Write out the text of the items below word for word, leaving out the pictures.

%%

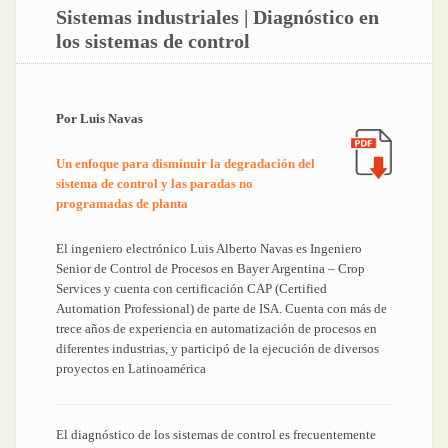
Sistemas industriales | Diagnóstico en
los sistemas de control
Por Luis Navas
Un enfoque para disminuir la degradación del
sistema de control y las paradas no
programadas de planta
El ingeniero electrónico Luis Alberto Navas es Ingeniero
Senior de Control de Procesos en Bayer Argentina – Crop
Services y cuenta con certificación CAP (Certified
Automation Professional) de parte de ISA. Cuenta con más de
trece años de experiencia en automatización de procesos en
diferentes industrias, y participó de la ejecución de diversos
proyectos en Latinoamérica
El diagnóstico de los sistemas de control es frecuentemente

%%

--- RESPONSE TO THIS EXERCISE ---
Sistemas industriales | Diagnóstico en
los sistemas de control
Por Luis Navas
Un enfoque para disminuir la degradación del
sistema de control y las paradas no
programadas de planta
El ingeniero electrónico Luis Alberto Navas es Ingeniero
Senior de Control de Procesos en Bayer Argentina – Crop
Services y cuenta con certificación CAP (Certified
Automation Professional) de parte de ISA. Cuenta con más de
trece años de experiencia en automatización de procesos en
diferentes industrias, y participó de la ejecución de diversos
proyectos en Latinoamérica
El diagnóstico de los sistemas de control es frecuentemente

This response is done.